The original Seed Act, 1976 was promulgated when all provincial assemblies at the time passed resolutions empowering the centre to regulate and control the quality of seeds of various varieties of crops. However, it is of note that Article 144 empowers provinces with a perpetual right to opt-out of such legislations at any time.
However, since the 1976 resolutions were never repealed by any provinces, the federation reserves the right to legislate/amend on any subjects that were previously consented to by provinces, even if such consent pre-dates the rearrangement following Eighteenth amendment.
As a result, powerful regulatory functions that were notified as federal domains in the constitutional structure pre-dating 2010 continue to rest with the federation. These include national level research & development organizations such as Agriculture Policy Institute, Pakistan Agriculture Research Council, National Agriculture Research Centre, Pakistan Central Cotton Committee, Federal Seed Certification & Registration Department, National Seed Council, Pakistan Oilseed Development Board, Livestock & Dairy Development Board, among many others.
Ordinarily, this would be of little concern because after all, policymaking of national and strategic importance should take place at the centre. Except, bulk of budgetary allocation for agriculture since 2011 now takes place at provincial instead of federal level, starving many of these regulators of much needed fiscal space.

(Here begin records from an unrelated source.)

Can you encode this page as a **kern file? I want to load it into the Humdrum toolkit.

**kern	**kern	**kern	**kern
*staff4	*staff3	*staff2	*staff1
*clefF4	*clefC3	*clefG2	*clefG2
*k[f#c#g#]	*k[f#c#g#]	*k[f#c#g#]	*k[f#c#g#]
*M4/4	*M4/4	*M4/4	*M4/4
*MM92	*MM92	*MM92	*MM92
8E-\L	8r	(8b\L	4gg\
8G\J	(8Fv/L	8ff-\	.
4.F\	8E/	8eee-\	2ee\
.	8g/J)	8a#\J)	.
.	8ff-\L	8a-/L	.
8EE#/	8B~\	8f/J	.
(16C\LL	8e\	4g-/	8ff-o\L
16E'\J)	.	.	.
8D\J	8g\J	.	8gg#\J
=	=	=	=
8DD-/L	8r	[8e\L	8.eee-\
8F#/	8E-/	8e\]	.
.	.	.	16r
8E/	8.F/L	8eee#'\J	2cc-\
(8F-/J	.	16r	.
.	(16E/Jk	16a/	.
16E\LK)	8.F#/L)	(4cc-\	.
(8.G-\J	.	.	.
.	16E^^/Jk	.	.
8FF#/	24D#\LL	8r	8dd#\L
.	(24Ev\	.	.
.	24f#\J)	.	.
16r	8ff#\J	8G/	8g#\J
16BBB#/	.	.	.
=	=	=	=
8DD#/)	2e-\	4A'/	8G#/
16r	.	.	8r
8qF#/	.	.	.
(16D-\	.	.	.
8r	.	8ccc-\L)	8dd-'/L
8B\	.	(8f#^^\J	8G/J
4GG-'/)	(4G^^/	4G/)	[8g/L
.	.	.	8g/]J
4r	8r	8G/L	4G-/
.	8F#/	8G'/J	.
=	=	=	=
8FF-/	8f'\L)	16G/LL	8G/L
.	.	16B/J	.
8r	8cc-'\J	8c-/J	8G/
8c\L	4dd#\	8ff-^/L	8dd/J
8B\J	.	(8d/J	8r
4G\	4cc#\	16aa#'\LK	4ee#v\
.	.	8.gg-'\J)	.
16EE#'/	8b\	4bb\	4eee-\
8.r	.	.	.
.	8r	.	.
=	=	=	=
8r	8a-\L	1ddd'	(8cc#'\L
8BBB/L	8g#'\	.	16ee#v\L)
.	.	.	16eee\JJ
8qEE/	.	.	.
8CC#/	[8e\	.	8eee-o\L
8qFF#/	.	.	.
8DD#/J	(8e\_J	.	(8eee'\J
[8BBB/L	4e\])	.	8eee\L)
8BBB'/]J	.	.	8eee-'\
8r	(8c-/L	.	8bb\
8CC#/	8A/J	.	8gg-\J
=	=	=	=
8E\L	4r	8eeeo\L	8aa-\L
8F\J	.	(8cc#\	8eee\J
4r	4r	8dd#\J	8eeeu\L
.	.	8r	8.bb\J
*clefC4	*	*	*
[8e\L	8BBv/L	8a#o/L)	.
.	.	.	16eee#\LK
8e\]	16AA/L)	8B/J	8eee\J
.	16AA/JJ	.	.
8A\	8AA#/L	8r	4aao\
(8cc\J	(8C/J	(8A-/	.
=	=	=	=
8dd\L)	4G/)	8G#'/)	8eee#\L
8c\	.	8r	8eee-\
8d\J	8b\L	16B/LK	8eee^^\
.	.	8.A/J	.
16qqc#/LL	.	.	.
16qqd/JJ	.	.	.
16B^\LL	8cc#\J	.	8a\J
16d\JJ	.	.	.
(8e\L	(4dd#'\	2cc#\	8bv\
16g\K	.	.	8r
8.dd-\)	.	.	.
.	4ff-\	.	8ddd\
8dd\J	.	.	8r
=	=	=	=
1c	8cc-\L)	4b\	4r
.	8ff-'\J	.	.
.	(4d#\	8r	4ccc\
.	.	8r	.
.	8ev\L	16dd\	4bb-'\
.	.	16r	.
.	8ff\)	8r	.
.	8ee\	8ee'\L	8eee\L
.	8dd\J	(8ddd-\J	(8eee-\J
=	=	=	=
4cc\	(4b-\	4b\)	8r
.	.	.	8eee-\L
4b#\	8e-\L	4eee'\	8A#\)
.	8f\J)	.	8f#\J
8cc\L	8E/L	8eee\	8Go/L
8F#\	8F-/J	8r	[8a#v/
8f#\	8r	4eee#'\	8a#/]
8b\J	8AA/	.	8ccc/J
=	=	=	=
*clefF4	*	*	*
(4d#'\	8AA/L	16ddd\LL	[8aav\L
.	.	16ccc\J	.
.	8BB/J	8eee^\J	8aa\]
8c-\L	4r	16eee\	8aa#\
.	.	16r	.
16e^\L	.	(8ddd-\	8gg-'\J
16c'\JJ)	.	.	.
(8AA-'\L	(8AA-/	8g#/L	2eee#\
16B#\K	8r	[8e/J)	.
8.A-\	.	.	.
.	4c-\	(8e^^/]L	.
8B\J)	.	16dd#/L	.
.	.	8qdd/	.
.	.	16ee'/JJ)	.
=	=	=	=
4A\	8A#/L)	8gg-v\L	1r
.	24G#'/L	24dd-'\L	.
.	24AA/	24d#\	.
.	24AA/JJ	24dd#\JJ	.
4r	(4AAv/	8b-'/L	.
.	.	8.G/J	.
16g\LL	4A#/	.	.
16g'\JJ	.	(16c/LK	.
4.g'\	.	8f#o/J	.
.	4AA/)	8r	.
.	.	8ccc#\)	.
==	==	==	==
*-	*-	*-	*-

At the same time, while provincial agricultural departments now stand constitutionally and financially empowered, legislation made in the past (pre-dating Eighteenth amendment) that transferred many of their regulatory functions to the centre means that as regulators, these departments are effectively toothless. Agriculture in provinces still function as extension departments, monitoring supply, procurement, distribution, and prices. Even as policy making continues to remain a domain of regulatory bodies at the centre.
Take the example of seed related regulations. While both Sindh and Punjab have semi-autonomous seed corporations, their stated mission does not go beyond “production, replication, and marketing of quality varieties”.
Seed research, trials, testing, certification, and registration purely remains in the federal domain, where – in the case of cotton, for example – approval from at least five regulators is required before a new seed variety may be approved for commercial purposes. Even as a new generation of bureaucrats note in private discussions that seed research and approval is best conducted at provincial level, considering that changing environmental patterns mean that varieties earlier suited across country may no longer viable for every region.
Whether regulation of agriculture should take place at the centre or provincial level is beyond the scope of a newspaper column. But it is still important to point out that the Eighteenth amendment has in effect caused little change in the governance of a sector that is often insisted to have since been ‘devolved’. Major regulatory functions that previously rested with the centre continue to do so, even as MNFS&R and its reporting bodies lament limiting fiscal space.
If the dismal sectoral growth rate during the past decade is any guide, the need to streamline centre’s regulatory functions with available resources has never been higher. In its absence, provincial governments will remain inflicted with a more hazard: regardless of governance capacity, provinces will refuse to take charge citing past legislation that empowered the centre, even though they possess the right to opt-out and pursue own policymaking.